A new technique using tissue from those below-the-waist "love handles" improves cosmetic breast reconstruction in slim, athletic cancer patients without adequate fat sources elsewhere, a small Johns Hopkins study has found. The method also turns out to be less complicated than other options for surgeons as well, the research shows.
Plastic and reconstructive surgeons from the Johns Hopkins University School of Medicine describe the procedure they developed in a paper published in the online version of the journal Microsurgery, based on experience from their work on cadavers and on 12 breast cancer patients over the course of a year.
"When implants aren't used, the most common technique for reconstructing breasts after a mastectomy is to make breast tissue from a flap of fat and skin from the abdominal region," says Ariel N. Rad, M.D., Ph.D., an assistant professor of cosmetic surgery and plastic and reconstructive surgery at the Johns Hopkins University School of Medicine and one of the study's leaders. "Thin, athletic women don't have enough tissue there. But even they often have some excess fatty tissue in that space between the hip and waist. For them, using those love handles is a new option."
Traditionally, the best alternative to the tummy-tuck option for such women has been a flap of skin and fat from the buttocks. While safe and effective, SGAP, named for the use of the superior gluteal artery perforator, is usually deforming (taking a large chunk of tissue from the buttocks flattens its usual rounded appearance), often requires follow-up surgery to reshape the buttocks, and provides surgeons with a piece of tissue whose blood vessel length often makes it difficult to connect to a vessel in the chest, Rad says.

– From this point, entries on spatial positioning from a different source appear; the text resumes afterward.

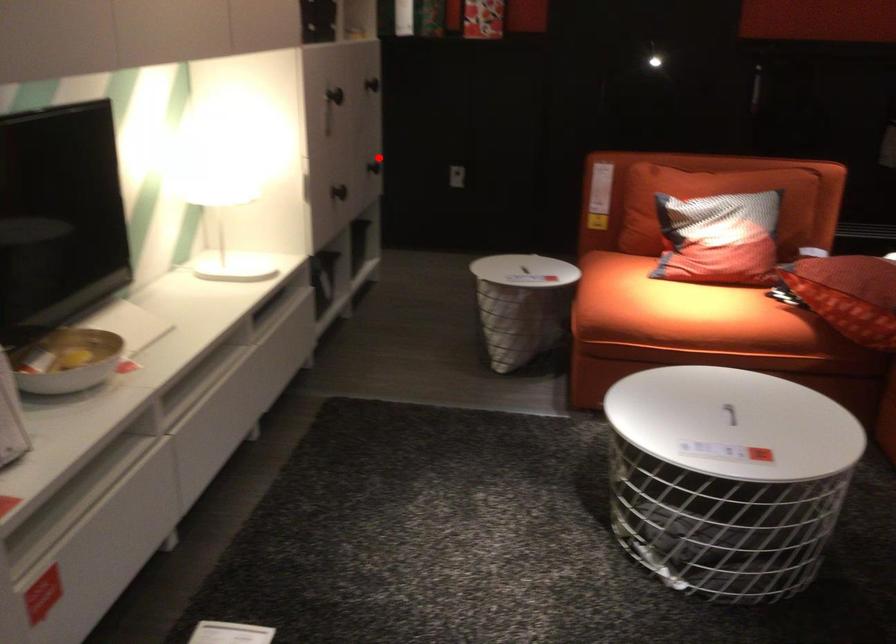
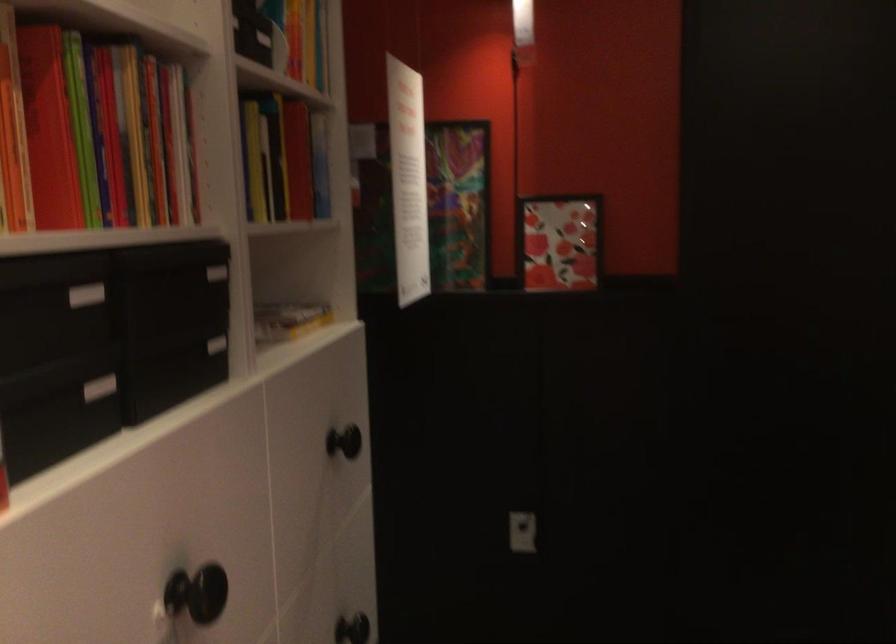
Question: I am providing you with two images of the same scene from different viewpoints. Image1 has a red point marked. In image2, the corresponding 3D location appears at what relative position? Reply with the corresponding letter.

Choices:
 (A) Closer
 (B) Farther

Answer: (A)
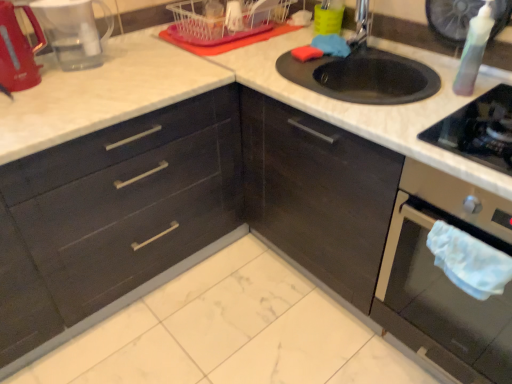
Identify the location of vacant area on the back side of metallic silver faucet at upper right. The image size is (512, 384). 354,33.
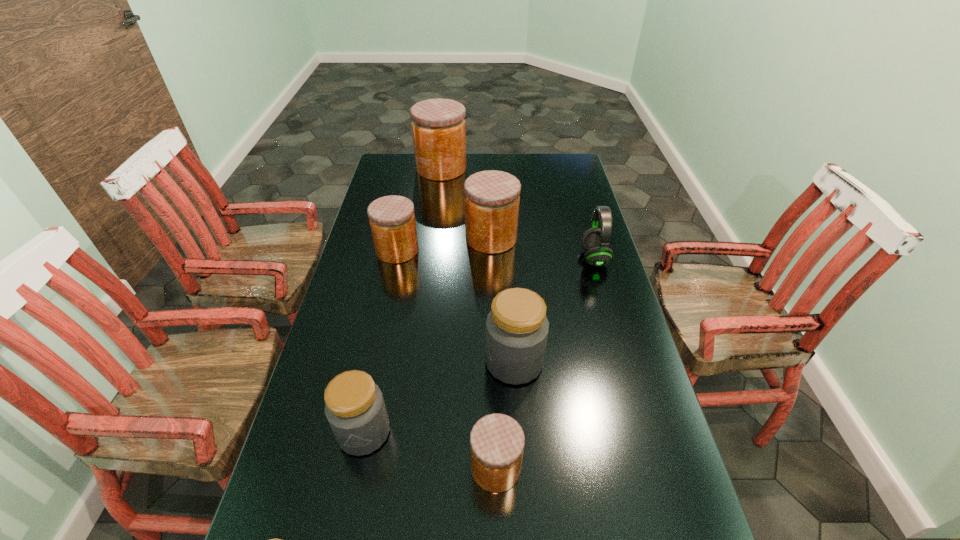
The width and height of the screenshot is (960, 540). Identify the location of the third closest gray jar to the third biggest orange jar. (275, 539).

Identify which gray jar is the third nearest to the second smallest orange jar. Please provide its 2D coordinates. Your answer should be formatted as a tuple, i.e. [(x, y)], where the tuple contains the x and y coordinates of a point satisfying the conditions above.

[(275, 539)]

I want to click on free location that satisfies the following two spatial constraints: 1. on the surface of the fifth farthest object near the warning symbol; 2. on the surface of the second biggest gray jar near the warning symbol, so click(519, 431).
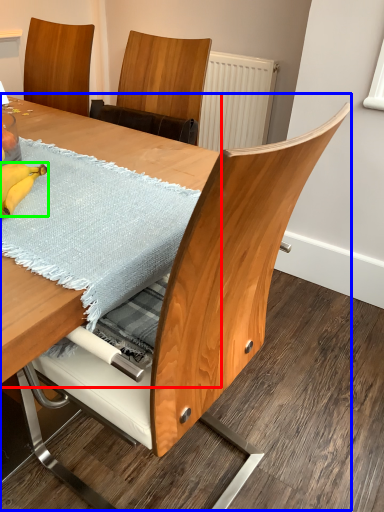
Question: Considering the real-world distances, which object is closest to table (highlighted by a red box)? table (highlighted by a blue box) or banana (highlighted by a green box).

Choices:
 (A) table
 (B) banana

Answer: (B)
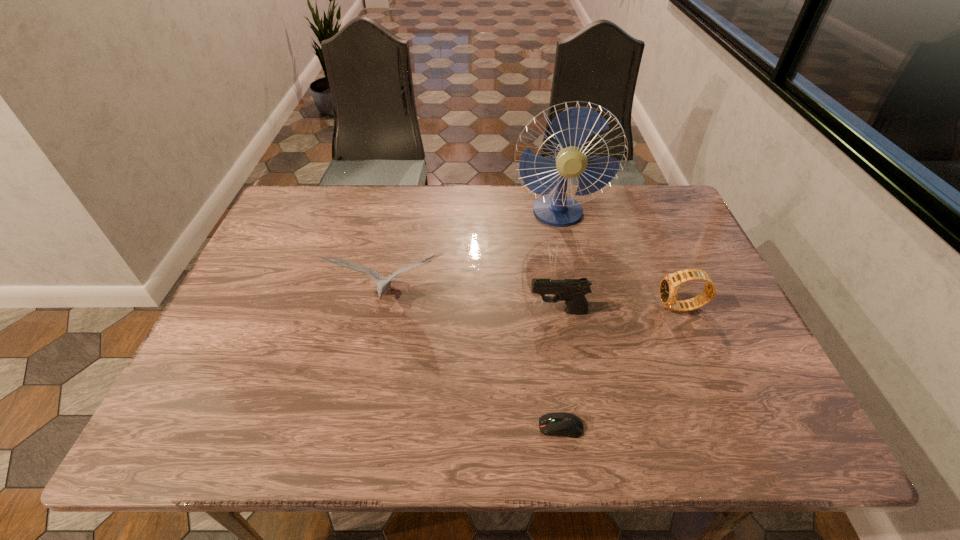
The image size is (960, 540). In order to click on blank space located on the face of the rightmost object in this screenshot , I will do `click(606, 308)`.

You are a GUI agent. You are given a task and a screenshot of the screen. Output one action in this format:
    pyautogui.click(x=<x>, y=<y>)
    Task: Click on the vacant space situated on the face of the rightmost object
    The height and width of the screenshot is (540, 960).
    Given the screenshot: What is the action you would take?
    pyautogui.click(x=582, y=308)

This screenshot has width=960, height=540. What are the coordinates of `vacant area situated on the face of the rightmost object` in the screenshot? It's located at (598, 308).

Find the location of a particular element. This screenshot has width=960, height=540. vacant region located 0.340m at the barrel of the pistol is located at coordinates (391, 312).

I want to click on free space located at the barrel of the pistol, so click(x=496, y=312).

Identify the location of free point located 0.050m at the barrel of the pistol. pos(509,312).

The width and height of the screenshot is (960, 540). I want to click on free space located on the button of the nearest object, so click(503, 427).

The height and width of the screenshot is (540, 960). Identify the location of vacant point located 0.220m on the button of the nearest object. (428, 427).

This screenshot has height=540, width=960. Identify the location of free space located on the button of the nearest object. (388, 427).

This screenshot has width=960, height=540. What are the coordinates of `object present at the far edge` in the screenshot? It's located at (571, 128).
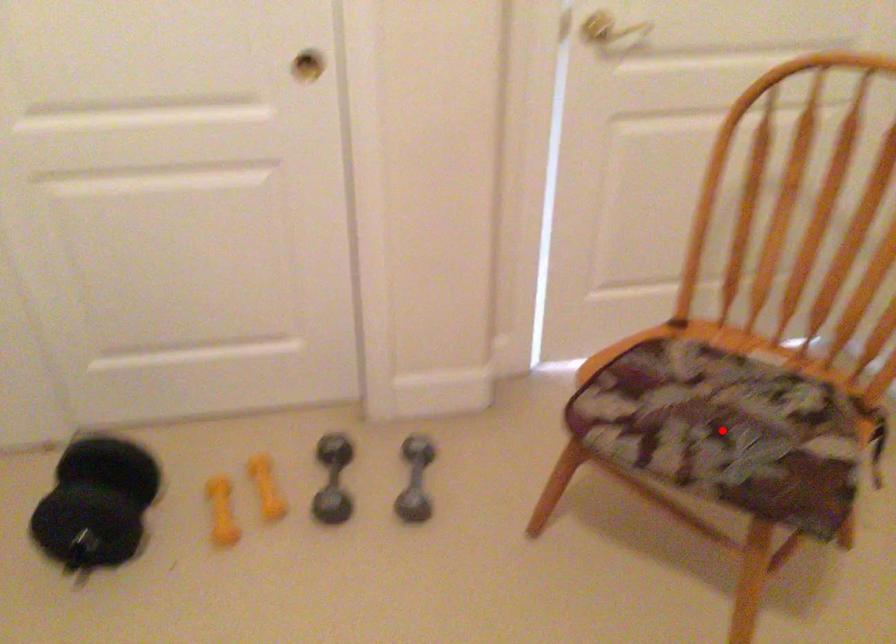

Rad and his colleagues came up with the idea of using the love handles when they noticed a blood vessel underneath the buttocks while doing an SGAP procedure. They wondered if that blood vessel was found in all patients and whether it could be used for a surgery that improved the shape of the buttocks and hip region as opposed to causing deformities. Dissecting cadavers and using CT scanning, the team determined the vessel was available in 60 percent of patients. Later, when they performed the new procedure in 12 patients at Johns Hopkins from February 2008 to February 2009, they found the length of vessel needed to connect to mammary blood vessels tended to be twice as long as those used in SGAP.
That made the new surgery less complicated to perform, Rad says. All 12 of the patients in the study had successful breast reconstruction using the new version of the SGAP, known as the LSGAP (lateral septocutaneous perforating branches of the superior gluteal artery).
Surgeons used the new vessel in about half of the procedures, but were able to achieve a good cosmetic result in all of them, Rad says.
The operation, performed with the help of a microscope, connects small blood vessels from a flap composed of skin and fat from the love-handle region to the mammary blood vessels beneath the rib cage. When the tail of the blood vessel is longer, as in the LSGAP surgery, it is easier for the surgeon to carefully connect the two tiny tubes together.
Rad cautions that not every thin patient is a candidate for the new technique.
But in those for whom it is available, LSGAP actually improves the contour of the patient's waist and hip area, Rad says.
"If you're not a candidate for an abdominal flap and you want to use your own tissue, you're not without options," he says. "This is a refinement of previously deforming surgery."